> [Work item] Only the lines from the start of the data through the line containing "Document page, 1275x1650 pixels." should be written out, exactly as they are, with both ends included and the pictures left out.

──────── Information shown ────────

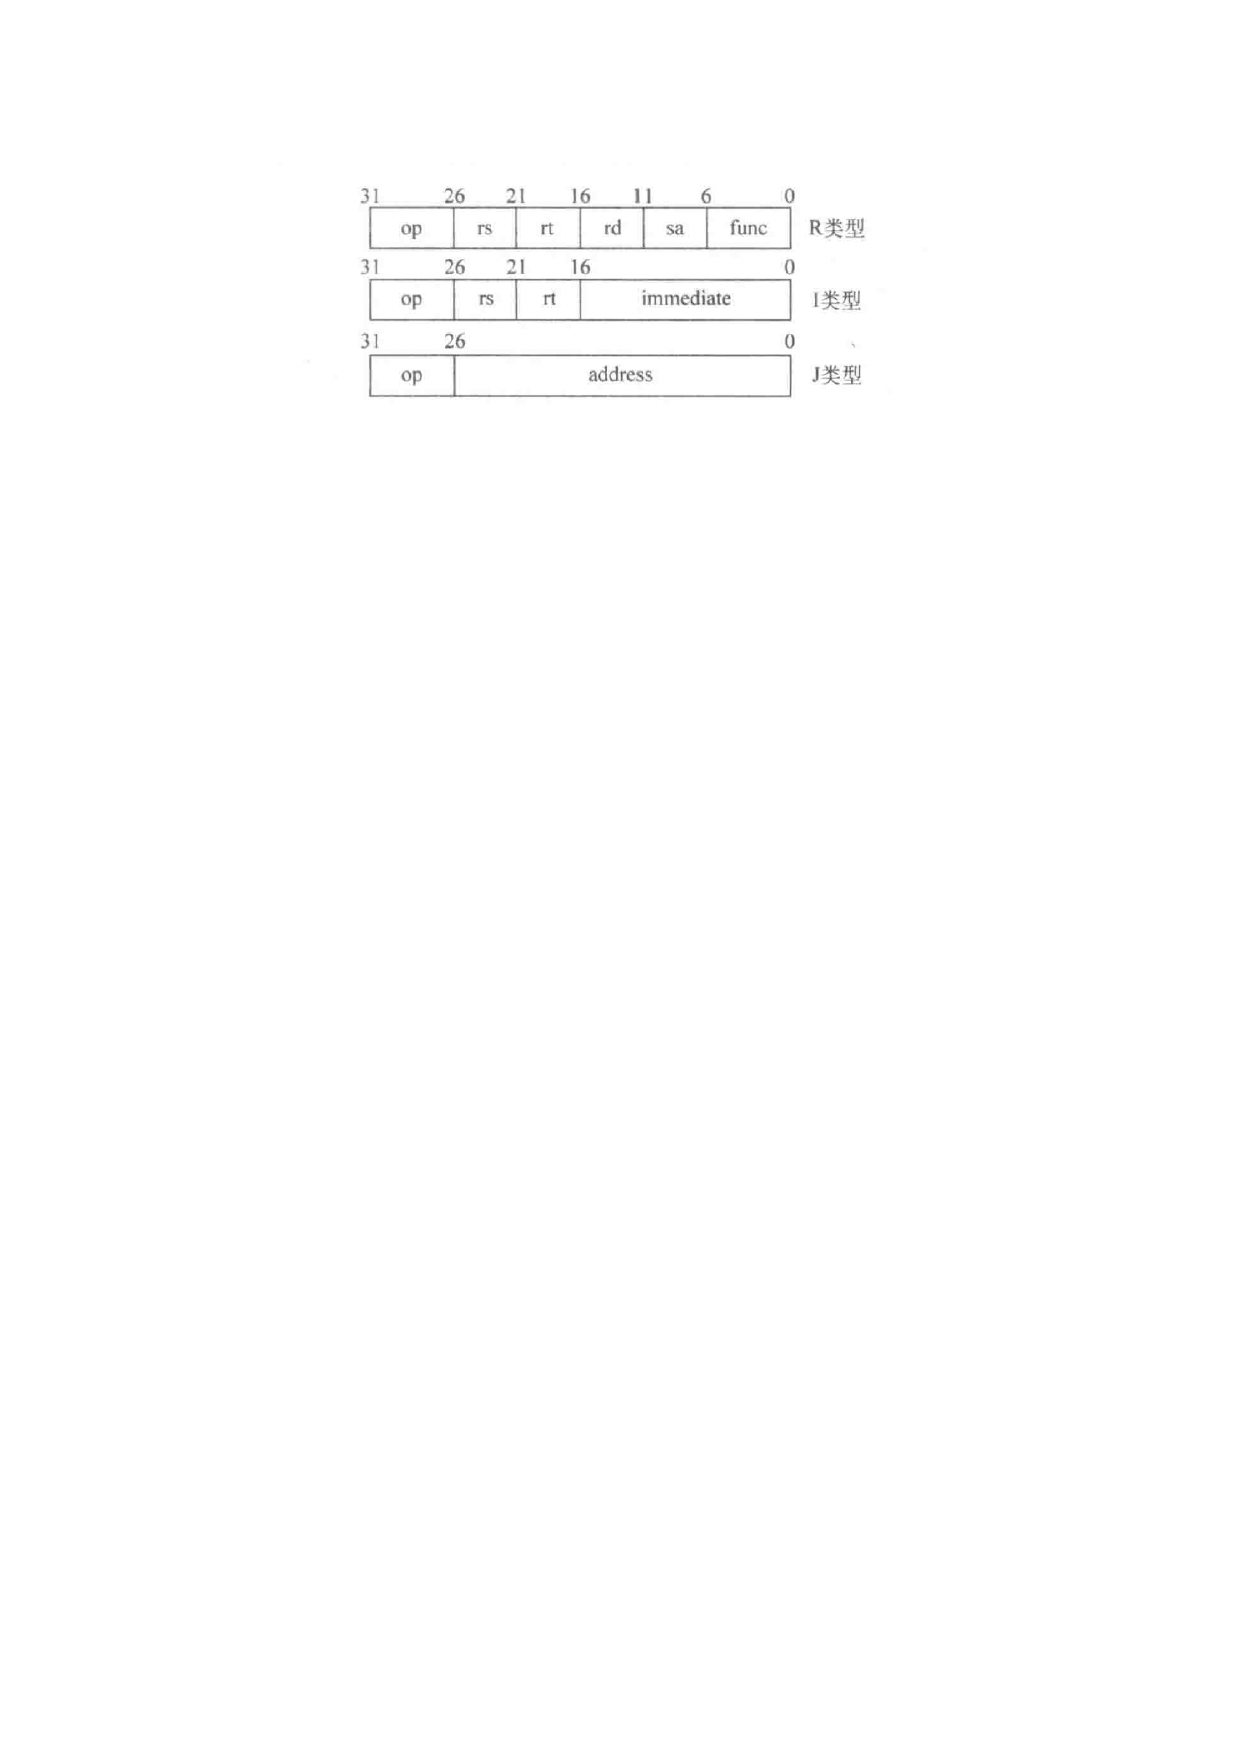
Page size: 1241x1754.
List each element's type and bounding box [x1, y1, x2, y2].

picture [231, 162, 953, 414]
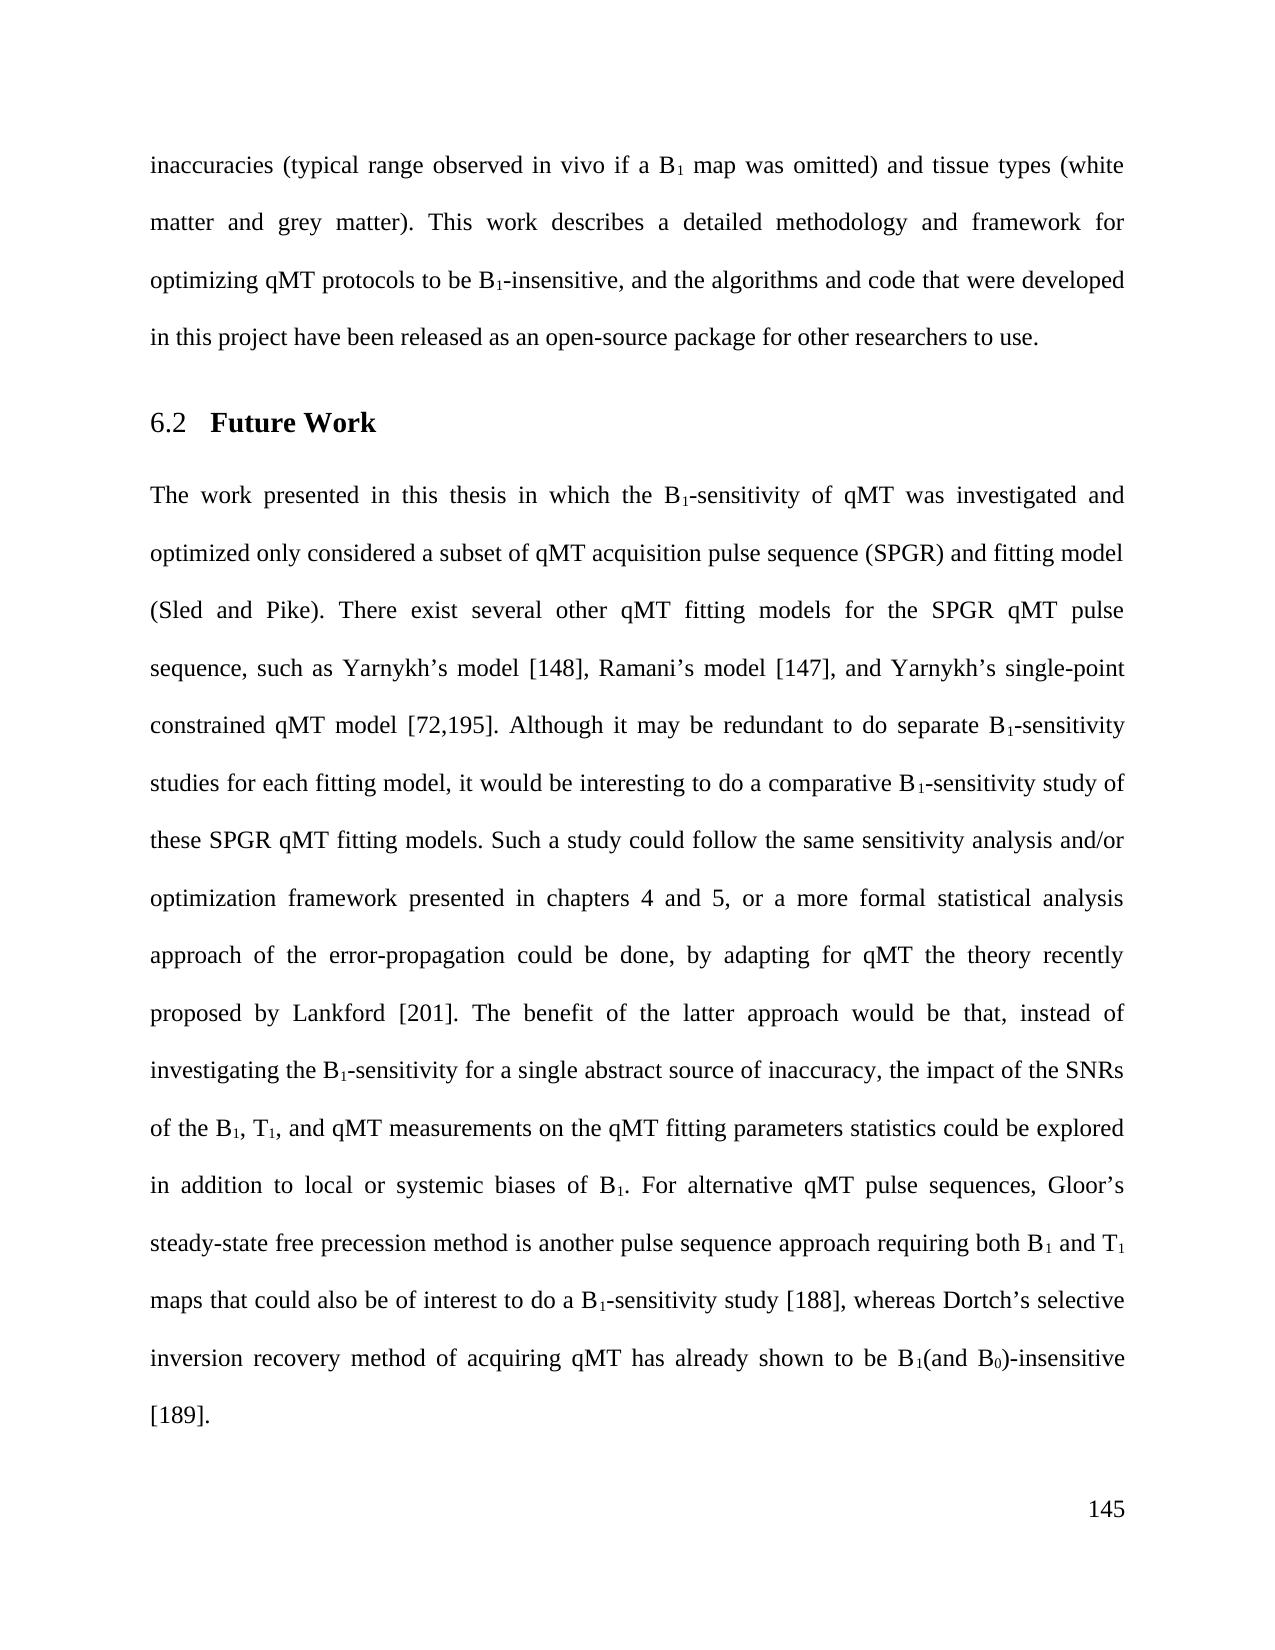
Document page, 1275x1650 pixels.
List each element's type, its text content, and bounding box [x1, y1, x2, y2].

text The work presented in this thesis in which the B1-sensitivity of qMT was investigated and optimized only considered a subset of qMT acquisition pulse sequence (SPGR) and fitting model (Sled and Pike). There exist several other qMT fitting models for the SPGR qMT pulse sequence, such as Yarnykh’s model [148], Ramani’s model [147], and Yarnykh’s single-point constrained qMT model [72,195]. Although it may be redundant to do separate B1-sensitivity studies for each fitting model, it would be interesting to do a comparative B1-sensitivity study of these SPGR qMT fitting models. Such a study could follow the same sensitivity analysis and/or optimization framework presented in chapters 4 and 5, or a more formal statistical analysis approach of the error-propagation could be done, by adapting for qMT the theory recently proposed by Lankford [201]. The benefit of the latter approach would be that, instead of investigating the B1-sensitivity for a single abstract source of inaccuracy, the impact of the SNRs of the B1, T1, and qMT measurements on the qMT fitting parameters statistics could be explored in addition to local or systemic biases of B1. For alternative qMT pulse sequences, Gloor’s steady-state free precession method is another pulse sequence approach requiring both B1 and T1 maps that could also be of interest to do a B1-sensitivity study [188], whereas Dortch’s selective inversion recovery method of acquiring qMT has already shown to be B1(and B0)-insensitive [189]. [150, 480, 1125, 1429]
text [150, 150, 1125, 351]
subtitle Future Work [150, 405, 1125, 438]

────────

> [Solved problem]
Page size: 1241x1754.
List each element's type and bounding box [x1, y1, x2, y2].

picture [231, 162, 953, 414]
Document page, 1275x1650 pixels.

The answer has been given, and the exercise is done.